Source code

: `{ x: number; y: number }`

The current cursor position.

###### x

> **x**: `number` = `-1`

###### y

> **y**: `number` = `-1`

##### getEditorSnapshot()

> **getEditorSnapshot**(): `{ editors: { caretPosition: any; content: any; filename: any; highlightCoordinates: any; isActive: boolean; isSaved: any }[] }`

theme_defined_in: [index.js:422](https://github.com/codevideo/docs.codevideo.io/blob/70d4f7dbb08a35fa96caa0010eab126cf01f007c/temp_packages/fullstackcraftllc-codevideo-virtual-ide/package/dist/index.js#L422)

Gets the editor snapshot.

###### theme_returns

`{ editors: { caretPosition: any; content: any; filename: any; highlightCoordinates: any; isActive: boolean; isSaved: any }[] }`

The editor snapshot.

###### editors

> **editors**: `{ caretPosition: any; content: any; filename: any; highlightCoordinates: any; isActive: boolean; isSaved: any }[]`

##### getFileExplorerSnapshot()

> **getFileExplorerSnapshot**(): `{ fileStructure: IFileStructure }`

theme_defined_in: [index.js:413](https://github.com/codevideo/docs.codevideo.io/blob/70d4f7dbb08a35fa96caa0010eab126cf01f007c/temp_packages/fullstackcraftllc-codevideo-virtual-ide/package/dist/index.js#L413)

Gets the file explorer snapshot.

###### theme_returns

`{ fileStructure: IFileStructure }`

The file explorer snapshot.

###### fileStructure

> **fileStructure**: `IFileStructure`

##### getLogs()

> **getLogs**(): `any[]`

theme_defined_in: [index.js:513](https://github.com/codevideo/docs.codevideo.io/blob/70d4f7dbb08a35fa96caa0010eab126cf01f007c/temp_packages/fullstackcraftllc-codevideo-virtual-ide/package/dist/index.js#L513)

=-=-=

> Written task: Locate every line in the records above that contains the string "content", and copy each such line. Case counts.

> Answer space:
> **getEditorSnapshot**(): `{ editors: { caretPosition: any; content: any; filename: any; highlightCoordinates: any; isActive: boolean; isSaved: any }[] }`
`{ editors: { caretPosition: any; content: any; filename: any; highlightCoordinates: any; isActive: boolean; isSaved: any }[] }`
> **editors**: `{ caretPosition: any; content: any; filename: any; highlightCoordinates: any; isActive: boolean; isSaved: any }[]`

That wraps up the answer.